Istilah mubasyirat dalam konteks Islam biasanya merujuk pada kabar gembira atau mimpi baik yang diberikan oleh Allahﷻ kepada hamba-Nya sebagai bentuk petunjuk atau penghiburan. Dalam beberapa hadis shahih, Rasulullahﷺ menyebutkan bahwa mubasyirat adalah salah satu cara Allahﷻ memberikan petunjuk, terutama di akhir zaman. Dan Mubasyirat Sebagai Petunjuk dan Penafsir.
Contohnya dalam sebuah hadist riwayat Imam Bukhari, Rasulullahﷺ bersabda:
“Tidak tersisa dari kenabian kecuali al-mubasyirat.” Para sahabat bertanya, “Apa itu al-mubasyirat?” Beliau menjawab, “Mimpi yang baik.” (HR. Bukhari, no. 6990)
Namun, dalam konteks memutuskan perbedaan atau perkara hukum, Islam memiliki prinsip yang jelas, bahwa sumber utama adalah Al-Qur’an dan As-Sunnah, serta ijma’ (konsensus) dan qiyas (analogi). Mimpi, termasuk mubasyirat, tidak dapat dijadikan landasan hukum syar’i atau alat utama dalam memutuskan perkara, karena mimpi bersifat subjektif dan tidak universal.

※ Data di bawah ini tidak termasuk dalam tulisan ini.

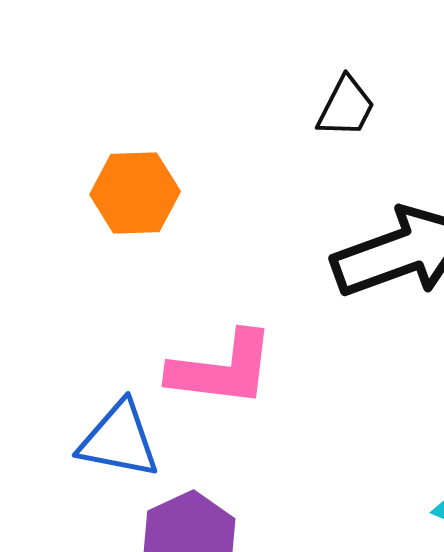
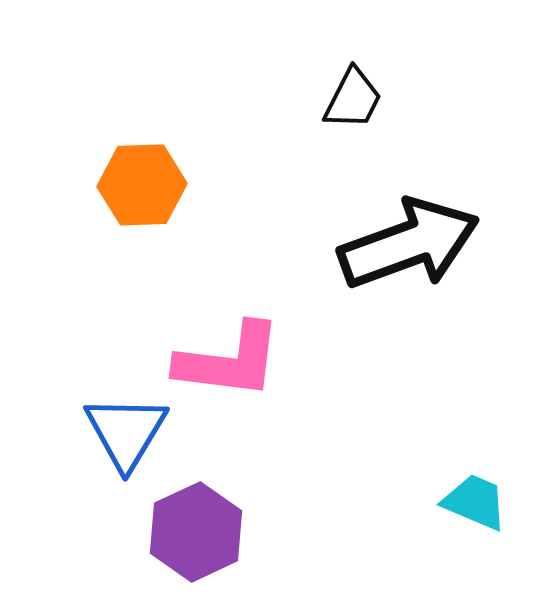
blue triangle: (119, 440) -> (126, 432), turned 50

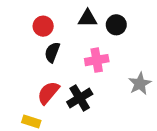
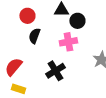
black circle: (116, 25) -> (77, 21), moved
red semicircle: (48, 93) -> (13, 67), moved

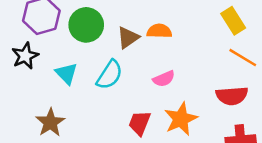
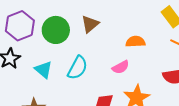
orange semicircle: (159, 31) -> (135, 42), moved
brown triangle: (128, 38) -> (90, 24), moved

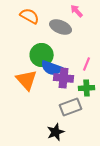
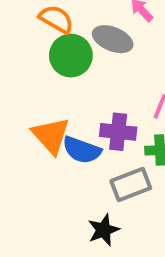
green circle: (42, 55) -> (71, 56), moved
blue semicircle: (52, 68) -> (82, 150), moved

Jika ada perbedaan di akhir zaman, umat Islam tetap diarahkan untuk kembali kepada Al-Qur’an dan Sunnah Rasulullahﷺ. Allahﷻ berfirman:
“Kemudian jika kamu berselisih pendapat tentang sesuatu, maka kembalikanlah kepada Allahﷻ (Al-Qur’an) dan Rasul (Sunnah), jika kamu benar-benar beriman kepada Allahﷻ dan Hari Kemudian.” (QS. An-Nisa: 59).
Jadi kesimpulannya, mubasyirat dapat menjadi petunjuk pribadi dan motivasi spiritual, tetapi tidak menggantikan peran wahyu (Al-Qur’an dan Sunnah) dalam menyelesaikan perbedaan secara kolektif atau hukum syar’i.
Mubasyrat (mimpi benar) sering dianggap sebagai salah satu cara Allahﷻ memberikan petunjuk atau wawasan kepada umat-Nya. Namun dalam konteks penafsiran perbedaan pandangan para ulama, mubasyirat biasanya tidak digunakan sebagai penengah langsung. Penafsiran atas perbedaan pendapat dalam masalah fiqh atau teologi lebih banyak bergantung pada hujah-hujah ilmiah, dalil-dalil syar’i, dan pendekatan metodologis yang diterima dalam tradisi ilmiah Islam.
Namun, dalam beberapa kasus, ada beberapa ulama atau tokoh yang menganggap mimpi benar sebagai salah satu cara untuk memperoleh petunjuk dalam hal-hal tertentu. Tetapi hal ini lebih kepada pengalaman pribadi dan bukan sebagai sumber utama dalam penentuan hukum atau pemahaman agama.
Tidak ada kitab tertentu yang secara khusus membahas mubasyirat sebagai penengah perbedaan penafsiran ulama. Namun, terdapat beberapa kitab yang membahas mimpi secara umum dalam konteks agama, seperti:
1. “Tafsir al-Ahlam” oleh Ibn Sirin – Kitab ini adalah salah satu kitab terkenal yang membahas tentang tafsir mimpi dalam tradisi Islam.
2. “Al-Durar al-Bahiyyah” – Kitab ini juga membahas tafsir mimpi dengan pendekatan yang lebih umum.
3. “Al-Muqaddimah” oleh Ibn Khaldun – Walaupun tidak khusus membahas mimpi, Ibn Khaldun membahas tentang metodologi ilmu dan pemahaman dalam tradisi ilmiah Islam, yang bisa menjadi landasan dalam penafsiran perbedaan pendapat.
Namun secara umum, perbedaan pendapat ulama lebih sering dibahas dengan pendekatan rasional dan tekstual, bukan dengan merujuk pada mimpi.